### TASK DETAILS
Everything from the line with "- Official screen" to the final line of the entries is to be set down exactly, except the pictures.

..............................

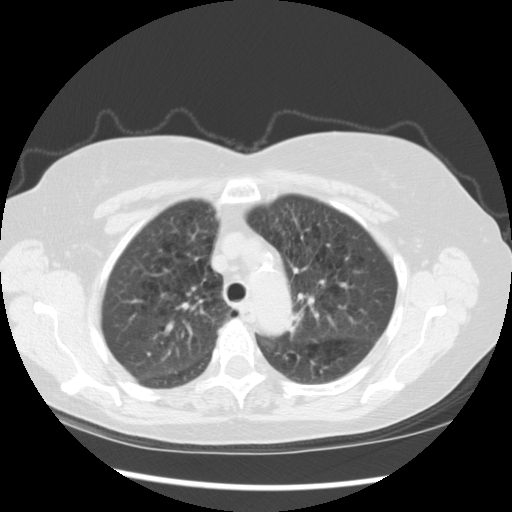
Low-dose screening chest CT, axial slice; baseline screening round; lung window (W 1500 / L -600 HU); 2.5 mm slice thickness; 120 kVp; slice 97 of 123 in the series. Female, age 70 years at enrolment. Current smoker at enrolment.
- Lesion marked by an expert reader, bounding box (x1, y1, x2, y2) in pixels: (274, 300, 320, 351).
- No non-calcified nodule or mass ≥4 mm was recorded by the screening reader at this exam.
- Official screen result: negative screen, minor abnormalities not suspicious for lung cancer.
- Lung cancer was diagnosed 757 days after this screen (after the third annual screen): neoplasm, malignant, left upper lobe, stage IIIB (AJCC 6th edition), 40 mm at pathology.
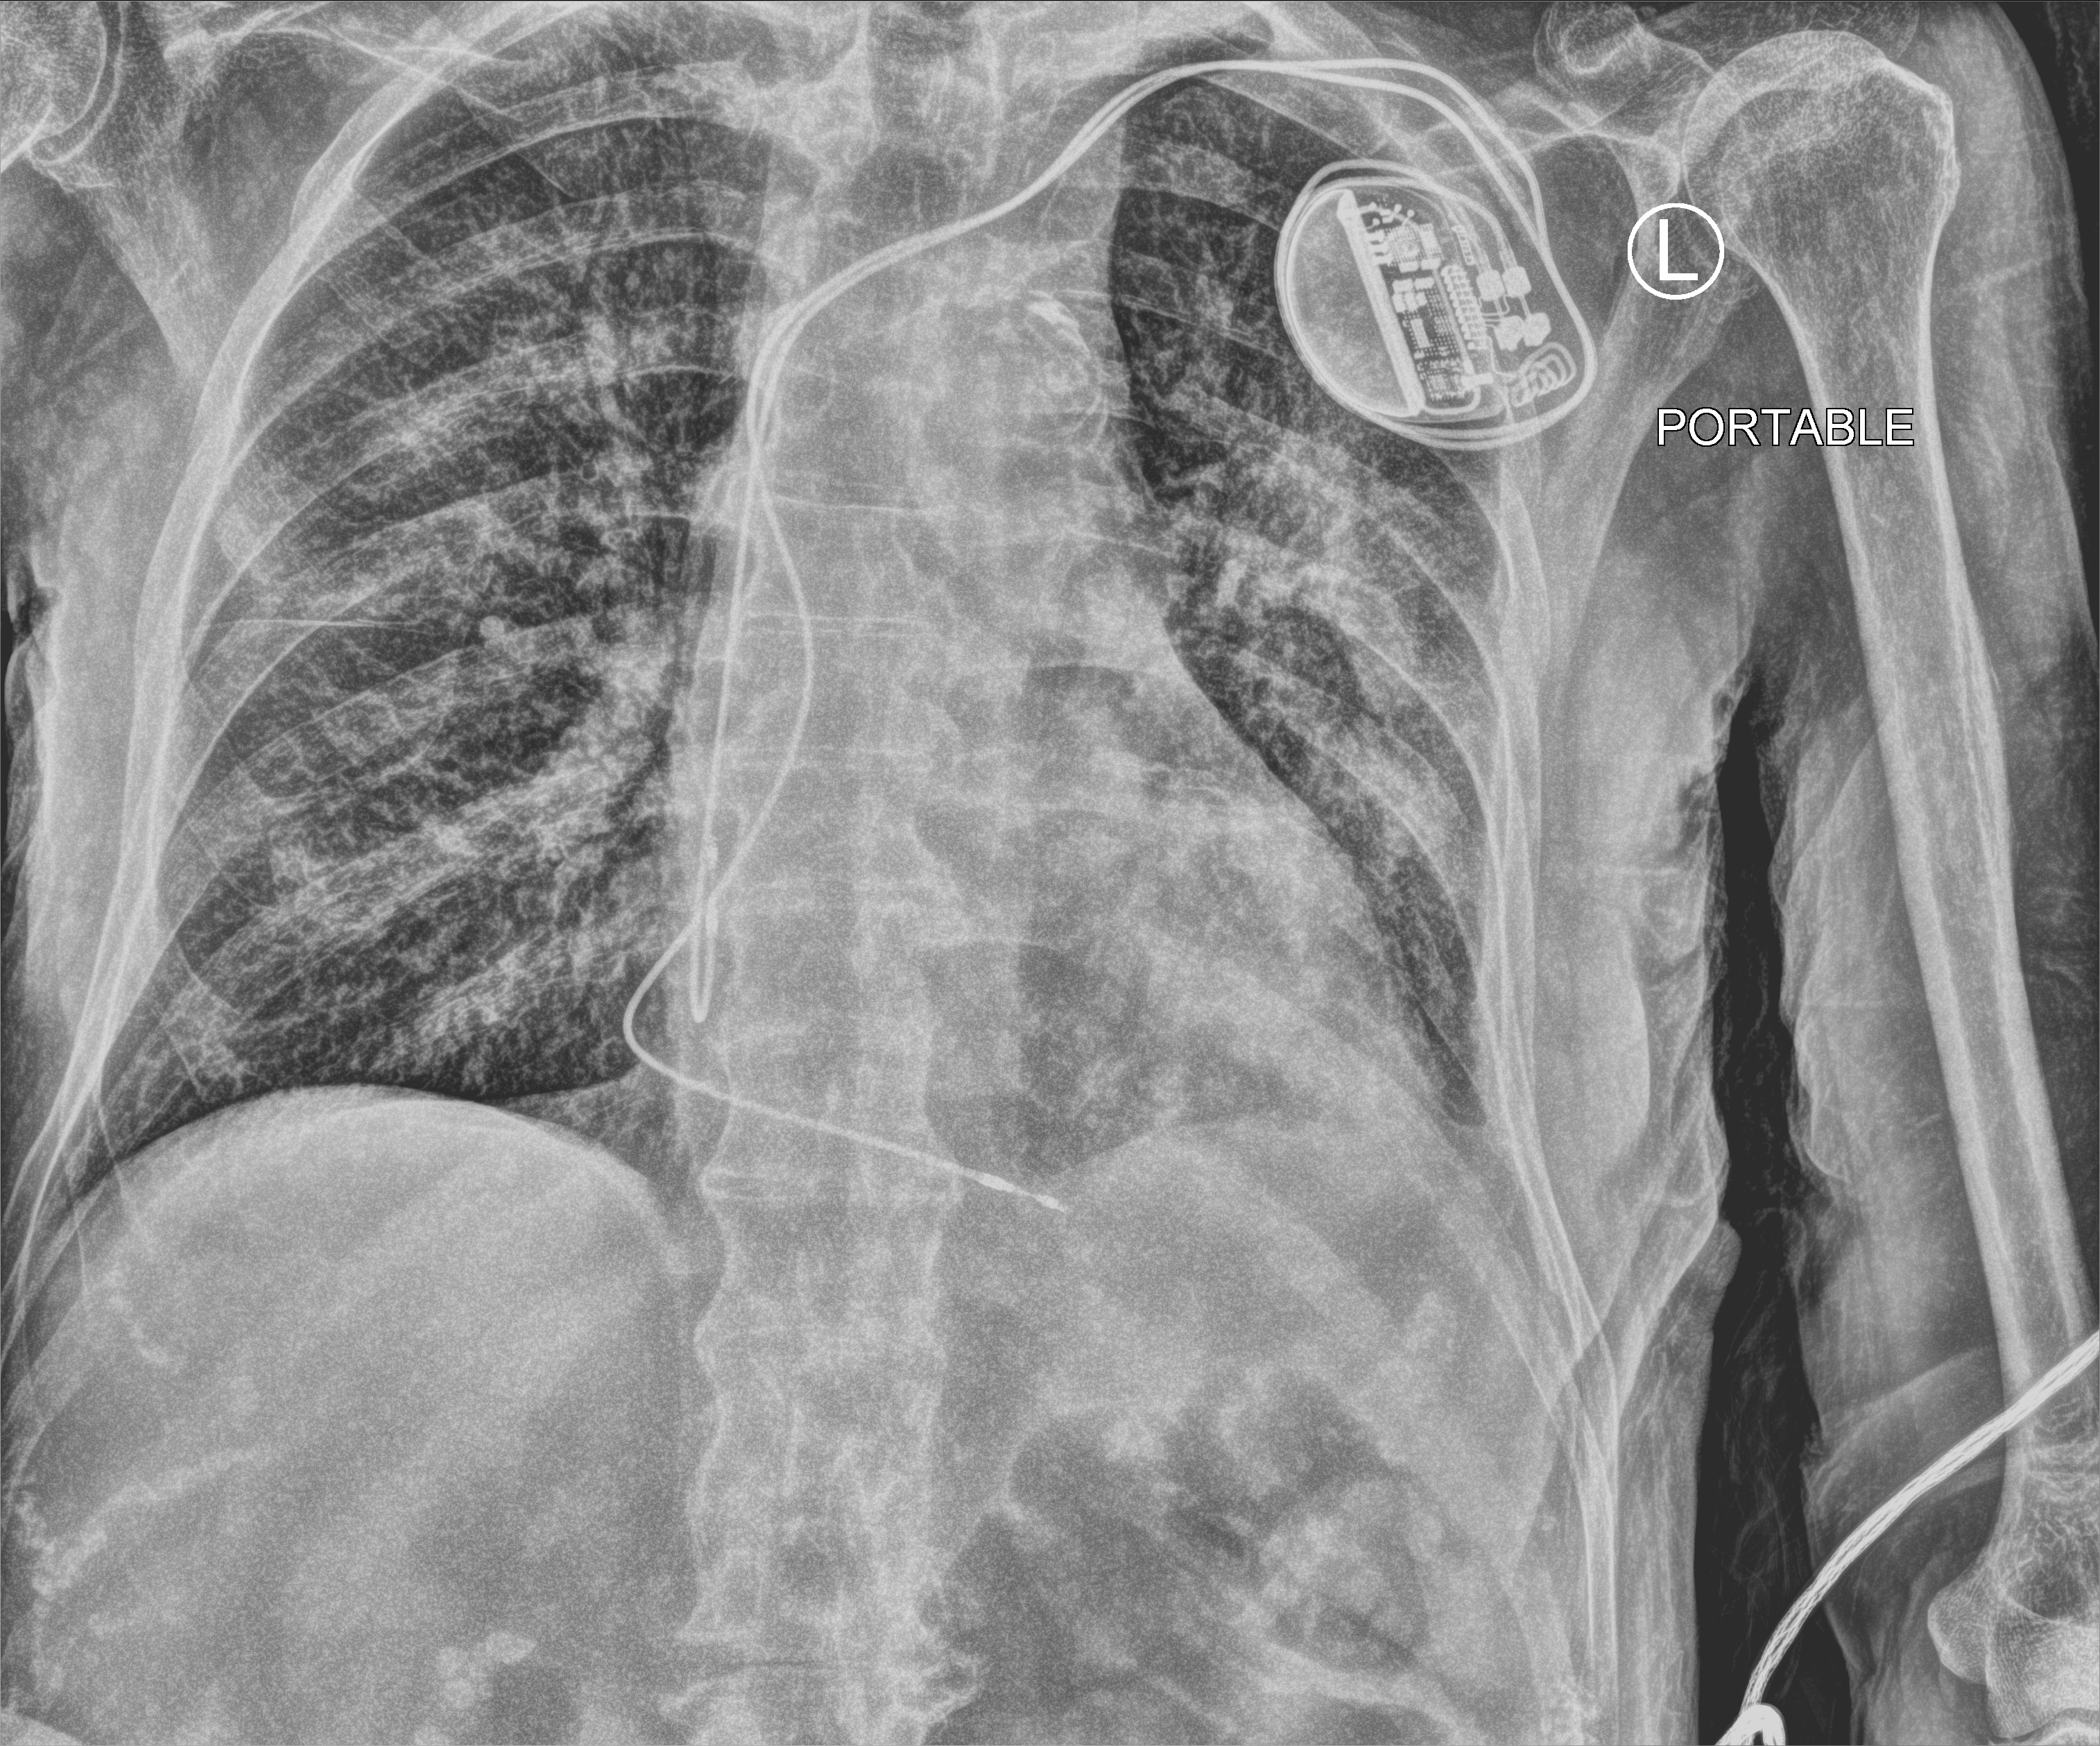
Bedside chest radiograph (computed radiography), anteroposterior (AP) projection. Patient hospitalised with COVID-19; male, aged 75–90 years.
From the hospital-stay record, not from the radiograph (when in the stay this image was taken is not recorded): admitted to intensive care during this hospital stay: no.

..............................

### SOLUTION BELOW
- Official screen result: negative screen, minor abnormalities not suspicious for lung cancer.
- Lung cancer was diagnosed 757 days after this screen (after the third annual screen): neoplasm, malignant, left upper lobe, stage IIIB (AJCC 6th edition), 40 mm at pathology.
Bedside chest radiograph (computed radiography), anteroposterior (AP) projection. Patient hospitalised with COVID-19; male, aged 75–90 years.
From the hospital-stay record, not from the radiograph (when in the stay this image was taken is not recorded): admitted to intensive care during this hospital stay: no.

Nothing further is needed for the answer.